How to validate nodes in HtmlDocument are actual html nodes/elements

Topics: Developer Forum
Jan 9, 2014 at 11:26 PM
Edited Jan 9, 2014 at 11:38 PM
I have built an HTML sanitizer using a white list, but the problem encountered is that text like this: "< 1" gets accepted as a valid HtmlNodeType.Element??? Because of this, it gets removed via the white list processing, when it's valid text entered by a user and not an actual node of any kind.

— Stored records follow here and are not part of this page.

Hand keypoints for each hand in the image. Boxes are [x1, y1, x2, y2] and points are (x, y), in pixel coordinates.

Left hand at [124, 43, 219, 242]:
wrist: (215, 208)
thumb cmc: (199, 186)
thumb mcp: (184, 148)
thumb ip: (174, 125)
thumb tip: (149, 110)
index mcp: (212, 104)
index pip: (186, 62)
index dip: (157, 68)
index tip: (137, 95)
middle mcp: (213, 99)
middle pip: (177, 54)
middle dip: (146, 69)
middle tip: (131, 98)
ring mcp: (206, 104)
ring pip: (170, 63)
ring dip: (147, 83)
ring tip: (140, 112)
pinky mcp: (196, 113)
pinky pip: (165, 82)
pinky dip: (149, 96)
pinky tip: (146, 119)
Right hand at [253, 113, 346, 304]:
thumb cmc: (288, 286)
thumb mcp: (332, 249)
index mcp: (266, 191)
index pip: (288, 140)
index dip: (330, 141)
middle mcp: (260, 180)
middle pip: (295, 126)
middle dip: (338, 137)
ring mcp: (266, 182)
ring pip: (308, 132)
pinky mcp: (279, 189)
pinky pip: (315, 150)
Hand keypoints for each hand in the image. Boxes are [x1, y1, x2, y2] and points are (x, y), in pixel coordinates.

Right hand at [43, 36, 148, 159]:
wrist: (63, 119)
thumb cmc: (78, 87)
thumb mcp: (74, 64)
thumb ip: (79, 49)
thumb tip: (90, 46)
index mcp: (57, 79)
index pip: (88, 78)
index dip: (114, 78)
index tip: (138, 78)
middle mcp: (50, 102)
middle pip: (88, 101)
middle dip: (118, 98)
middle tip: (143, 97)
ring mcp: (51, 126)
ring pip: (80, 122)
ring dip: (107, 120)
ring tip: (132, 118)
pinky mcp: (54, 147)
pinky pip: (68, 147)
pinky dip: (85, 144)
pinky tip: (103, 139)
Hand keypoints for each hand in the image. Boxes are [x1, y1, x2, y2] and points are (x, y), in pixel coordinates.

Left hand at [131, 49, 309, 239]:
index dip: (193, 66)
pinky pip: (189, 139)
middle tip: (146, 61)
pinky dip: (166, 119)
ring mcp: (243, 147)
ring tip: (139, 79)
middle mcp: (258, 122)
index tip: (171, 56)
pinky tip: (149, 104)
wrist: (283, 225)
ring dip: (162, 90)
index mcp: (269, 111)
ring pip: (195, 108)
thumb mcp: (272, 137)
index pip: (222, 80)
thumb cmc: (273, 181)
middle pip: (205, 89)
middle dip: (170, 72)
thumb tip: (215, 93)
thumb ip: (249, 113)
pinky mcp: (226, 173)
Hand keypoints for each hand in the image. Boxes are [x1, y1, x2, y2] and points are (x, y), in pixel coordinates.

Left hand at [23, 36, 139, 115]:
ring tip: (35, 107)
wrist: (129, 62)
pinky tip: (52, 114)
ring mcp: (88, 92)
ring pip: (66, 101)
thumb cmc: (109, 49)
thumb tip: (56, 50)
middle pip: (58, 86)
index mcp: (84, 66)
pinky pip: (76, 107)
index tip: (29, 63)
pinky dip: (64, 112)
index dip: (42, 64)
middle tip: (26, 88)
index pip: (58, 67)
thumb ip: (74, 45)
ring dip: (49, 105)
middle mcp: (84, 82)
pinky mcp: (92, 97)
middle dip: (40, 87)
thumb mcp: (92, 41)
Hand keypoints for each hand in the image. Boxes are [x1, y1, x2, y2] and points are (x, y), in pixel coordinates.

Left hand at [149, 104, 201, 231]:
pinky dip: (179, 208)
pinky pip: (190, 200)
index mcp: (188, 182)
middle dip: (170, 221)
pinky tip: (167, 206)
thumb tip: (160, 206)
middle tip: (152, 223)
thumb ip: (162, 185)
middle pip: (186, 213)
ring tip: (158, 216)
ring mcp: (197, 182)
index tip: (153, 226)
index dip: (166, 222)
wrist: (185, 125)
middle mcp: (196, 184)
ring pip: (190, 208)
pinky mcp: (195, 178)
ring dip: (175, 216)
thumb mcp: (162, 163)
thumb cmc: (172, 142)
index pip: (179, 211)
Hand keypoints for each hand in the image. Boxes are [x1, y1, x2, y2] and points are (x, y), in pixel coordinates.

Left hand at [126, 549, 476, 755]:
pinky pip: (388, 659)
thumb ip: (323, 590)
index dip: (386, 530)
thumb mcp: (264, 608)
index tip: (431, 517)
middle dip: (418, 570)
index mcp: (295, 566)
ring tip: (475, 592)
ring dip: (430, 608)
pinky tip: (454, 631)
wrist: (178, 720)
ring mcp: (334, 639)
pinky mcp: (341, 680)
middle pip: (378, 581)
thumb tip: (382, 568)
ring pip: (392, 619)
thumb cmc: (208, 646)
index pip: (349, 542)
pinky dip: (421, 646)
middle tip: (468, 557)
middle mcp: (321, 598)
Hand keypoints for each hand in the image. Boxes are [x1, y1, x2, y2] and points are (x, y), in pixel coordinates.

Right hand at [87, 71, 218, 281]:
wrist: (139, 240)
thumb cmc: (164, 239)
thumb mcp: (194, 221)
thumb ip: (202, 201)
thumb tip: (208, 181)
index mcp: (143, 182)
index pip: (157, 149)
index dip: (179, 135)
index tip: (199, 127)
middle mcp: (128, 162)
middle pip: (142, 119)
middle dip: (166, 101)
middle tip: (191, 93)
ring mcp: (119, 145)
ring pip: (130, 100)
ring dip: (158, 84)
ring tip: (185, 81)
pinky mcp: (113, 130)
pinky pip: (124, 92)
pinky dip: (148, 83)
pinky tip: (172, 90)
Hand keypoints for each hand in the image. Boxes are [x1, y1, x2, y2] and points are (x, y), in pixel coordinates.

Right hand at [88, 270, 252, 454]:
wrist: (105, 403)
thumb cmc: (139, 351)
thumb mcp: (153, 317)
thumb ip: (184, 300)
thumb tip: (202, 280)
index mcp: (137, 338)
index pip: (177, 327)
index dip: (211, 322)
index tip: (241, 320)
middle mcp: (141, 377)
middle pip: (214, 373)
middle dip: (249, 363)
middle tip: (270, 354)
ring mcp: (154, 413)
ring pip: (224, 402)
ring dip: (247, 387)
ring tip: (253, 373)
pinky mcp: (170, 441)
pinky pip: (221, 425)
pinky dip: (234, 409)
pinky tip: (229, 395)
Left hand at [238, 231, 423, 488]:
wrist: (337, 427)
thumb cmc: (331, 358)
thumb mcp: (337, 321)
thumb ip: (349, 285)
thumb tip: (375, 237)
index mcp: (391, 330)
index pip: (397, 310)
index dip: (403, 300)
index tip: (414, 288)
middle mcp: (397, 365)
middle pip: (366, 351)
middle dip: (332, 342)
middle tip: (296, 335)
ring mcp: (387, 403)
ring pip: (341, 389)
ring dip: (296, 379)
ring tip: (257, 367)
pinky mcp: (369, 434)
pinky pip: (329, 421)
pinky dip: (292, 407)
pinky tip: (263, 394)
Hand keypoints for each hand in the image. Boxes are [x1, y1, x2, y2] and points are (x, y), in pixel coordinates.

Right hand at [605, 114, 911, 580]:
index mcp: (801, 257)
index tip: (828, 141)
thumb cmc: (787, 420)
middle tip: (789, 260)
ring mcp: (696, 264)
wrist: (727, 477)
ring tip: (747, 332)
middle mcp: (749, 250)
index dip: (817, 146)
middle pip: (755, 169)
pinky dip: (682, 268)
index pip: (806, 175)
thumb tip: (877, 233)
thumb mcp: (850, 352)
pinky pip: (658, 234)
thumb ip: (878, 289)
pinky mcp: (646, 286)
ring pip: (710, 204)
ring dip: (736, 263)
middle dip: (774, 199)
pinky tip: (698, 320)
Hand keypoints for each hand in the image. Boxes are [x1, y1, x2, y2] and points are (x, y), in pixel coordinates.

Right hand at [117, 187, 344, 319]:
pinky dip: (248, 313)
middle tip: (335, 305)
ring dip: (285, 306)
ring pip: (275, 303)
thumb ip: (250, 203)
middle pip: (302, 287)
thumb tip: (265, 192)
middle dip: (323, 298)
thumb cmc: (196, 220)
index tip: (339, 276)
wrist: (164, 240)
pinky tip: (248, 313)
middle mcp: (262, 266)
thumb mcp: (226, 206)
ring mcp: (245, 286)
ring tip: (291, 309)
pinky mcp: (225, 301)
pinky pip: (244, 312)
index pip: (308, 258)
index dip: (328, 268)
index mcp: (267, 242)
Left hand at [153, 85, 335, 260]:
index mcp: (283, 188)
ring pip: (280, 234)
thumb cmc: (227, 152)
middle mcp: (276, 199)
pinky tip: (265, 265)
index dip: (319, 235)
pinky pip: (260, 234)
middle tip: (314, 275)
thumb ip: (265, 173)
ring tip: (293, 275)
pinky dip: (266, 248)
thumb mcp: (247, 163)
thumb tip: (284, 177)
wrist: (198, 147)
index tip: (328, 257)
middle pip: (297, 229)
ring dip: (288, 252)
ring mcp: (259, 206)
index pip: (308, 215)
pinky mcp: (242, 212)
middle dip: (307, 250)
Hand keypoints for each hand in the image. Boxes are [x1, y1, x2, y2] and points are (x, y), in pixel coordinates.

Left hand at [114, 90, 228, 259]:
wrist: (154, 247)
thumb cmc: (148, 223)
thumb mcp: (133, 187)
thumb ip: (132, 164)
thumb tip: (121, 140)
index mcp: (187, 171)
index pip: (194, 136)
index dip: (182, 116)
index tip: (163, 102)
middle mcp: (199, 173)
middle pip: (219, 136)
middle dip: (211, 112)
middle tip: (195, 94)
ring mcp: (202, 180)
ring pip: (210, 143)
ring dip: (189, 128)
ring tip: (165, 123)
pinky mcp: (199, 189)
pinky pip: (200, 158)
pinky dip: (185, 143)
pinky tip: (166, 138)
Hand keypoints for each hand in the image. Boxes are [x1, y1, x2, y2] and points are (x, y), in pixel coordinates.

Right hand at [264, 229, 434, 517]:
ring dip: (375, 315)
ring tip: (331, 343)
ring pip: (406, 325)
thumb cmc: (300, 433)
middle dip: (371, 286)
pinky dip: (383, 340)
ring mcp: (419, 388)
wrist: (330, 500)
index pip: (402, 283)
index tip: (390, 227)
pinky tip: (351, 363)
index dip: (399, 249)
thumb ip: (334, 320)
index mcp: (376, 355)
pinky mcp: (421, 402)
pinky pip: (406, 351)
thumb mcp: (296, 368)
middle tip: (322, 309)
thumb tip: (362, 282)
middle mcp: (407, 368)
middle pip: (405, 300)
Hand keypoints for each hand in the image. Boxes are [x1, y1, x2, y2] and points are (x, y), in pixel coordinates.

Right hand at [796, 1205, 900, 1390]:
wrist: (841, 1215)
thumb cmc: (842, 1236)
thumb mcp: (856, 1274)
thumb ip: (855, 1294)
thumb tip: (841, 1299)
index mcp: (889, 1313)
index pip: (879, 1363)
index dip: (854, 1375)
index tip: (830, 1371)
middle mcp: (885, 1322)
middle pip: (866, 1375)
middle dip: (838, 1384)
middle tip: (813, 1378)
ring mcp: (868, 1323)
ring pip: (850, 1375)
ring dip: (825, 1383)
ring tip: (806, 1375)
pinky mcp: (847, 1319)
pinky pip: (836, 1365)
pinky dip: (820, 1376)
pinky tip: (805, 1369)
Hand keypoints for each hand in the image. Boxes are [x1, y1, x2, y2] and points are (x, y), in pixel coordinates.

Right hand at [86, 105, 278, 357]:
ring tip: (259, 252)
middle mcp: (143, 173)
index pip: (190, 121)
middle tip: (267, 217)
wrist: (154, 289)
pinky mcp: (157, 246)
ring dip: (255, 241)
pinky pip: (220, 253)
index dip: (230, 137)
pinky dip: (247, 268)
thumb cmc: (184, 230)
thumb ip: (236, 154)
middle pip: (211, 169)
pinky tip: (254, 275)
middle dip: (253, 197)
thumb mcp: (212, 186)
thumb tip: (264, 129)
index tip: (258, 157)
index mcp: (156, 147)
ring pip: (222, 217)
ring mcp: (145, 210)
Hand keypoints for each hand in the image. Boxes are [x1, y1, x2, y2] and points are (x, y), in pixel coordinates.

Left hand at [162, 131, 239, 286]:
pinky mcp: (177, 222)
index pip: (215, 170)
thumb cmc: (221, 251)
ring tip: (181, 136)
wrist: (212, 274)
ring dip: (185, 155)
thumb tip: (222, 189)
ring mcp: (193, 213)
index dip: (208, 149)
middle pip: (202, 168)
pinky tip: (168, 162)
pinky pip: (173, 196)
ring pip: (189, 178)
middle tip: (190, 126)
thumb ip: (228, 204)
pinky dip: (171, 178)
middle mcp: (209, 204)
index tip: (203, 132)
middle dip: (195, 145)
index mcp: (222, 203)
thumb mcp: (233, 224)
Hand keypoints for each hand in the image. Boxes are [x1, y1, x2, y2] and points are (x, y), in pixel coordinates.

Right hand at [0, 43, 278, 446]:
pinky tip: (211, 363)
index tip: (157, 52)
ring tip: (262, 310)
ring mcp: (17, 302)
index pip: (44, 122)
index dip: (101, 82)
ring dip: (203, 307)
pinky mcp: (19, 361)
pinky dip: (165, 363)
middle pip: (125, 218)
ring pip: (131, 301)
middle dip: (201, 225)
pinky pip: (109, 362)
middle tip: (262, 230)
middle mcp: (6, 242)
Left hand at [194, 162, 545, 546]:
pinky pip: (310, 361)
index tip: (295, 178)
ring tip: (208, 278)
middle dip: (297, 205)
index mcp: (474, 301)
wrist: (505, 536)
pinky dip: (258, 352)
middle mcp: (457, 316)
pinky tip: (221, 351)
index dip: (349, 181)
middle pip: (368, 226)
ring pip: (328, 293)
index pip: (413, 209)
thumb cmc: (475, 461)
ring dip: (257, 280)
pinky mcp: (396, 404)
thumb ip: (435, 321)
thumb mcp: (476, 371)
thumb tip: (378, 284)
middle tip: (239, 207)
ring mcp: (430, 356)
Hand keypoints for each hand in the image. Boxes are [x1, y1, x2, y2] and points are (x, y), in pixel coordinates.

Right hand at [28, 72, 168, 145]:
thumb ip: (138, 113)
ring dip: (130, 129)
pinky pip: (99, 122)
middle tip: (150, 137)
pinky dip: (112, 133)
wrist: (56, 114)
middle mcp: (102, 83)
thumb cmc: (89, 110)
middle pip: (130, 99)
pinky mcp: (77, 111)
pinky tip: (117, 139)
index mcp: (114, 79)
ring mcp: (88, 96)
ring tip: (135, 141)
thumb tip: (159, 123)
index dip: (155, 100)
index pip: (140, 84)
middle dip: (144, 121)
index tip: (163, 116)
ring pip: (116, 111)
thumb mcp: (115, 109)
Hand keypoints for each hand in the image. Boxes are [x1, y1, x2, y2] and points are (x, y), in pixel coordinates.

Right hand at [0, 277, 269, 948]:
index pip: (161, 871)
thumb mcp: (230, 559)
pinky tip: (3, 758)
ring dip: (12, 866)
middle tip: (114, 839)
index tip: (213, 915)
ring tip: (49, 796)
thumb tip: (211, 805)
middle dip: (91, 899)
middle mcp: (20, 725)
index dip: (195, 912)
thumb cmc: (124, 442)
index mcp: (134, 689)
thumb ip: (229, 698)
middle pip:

The following as an excerpt of my sanitizer with the entry point to processing:
 public string RetainWhiteListedItems(string HTMLToScrub) {
            if (string.IsNullOrWhiteSpace(HTMLToScrub)) return HTMLToScrub;            

            HtmlDocument HTMLDoc = new HtmlDocument();
            HTMLDoc.OptionWriteEmptyNodes = true;
            HTMLDoc.LoadHtml(HttpUtility.HtmlDecode(HTMLToScrub));            

            /*THIS CHECK LETS A DOCUMENT THAT IS JUST "< 1" CONTINUE AS IT SEES IT AS 
            A VALID ELEMENT WITH A NAME OF "1"*/
            if (HTMLDoc.DocumentNode.ChildNodes.Where(node => node.NodeType == HtmlNodeType.Element).Any()) { 
                IList<HtmlNode> hnc = HTMLDoc.DocumentNode.Descendants().ToList();
                if (hnc.Count == 0) {
                    return HTMLToScrub;
                }

                //remove non-white list nodes
                for (int i = hnc.Count - 1; i >= 0; i--) {
                   HtmlNode htmlNode = hnc[i];
                  //if the htmlnode is not in the whitelist, turf it
                  //...all other processing for attributes, scripting etc....
                }
           } 
}
Does the HtmlNodeType.Element and/or the HtmlNode not validate that the element is in fact an html element? Is there something else i need to do to get this functionality? I'd like to have it so if a user enters text using less than/greater than symbols that are not tags/html elements to simply bypass being processed by the sanitzer

thx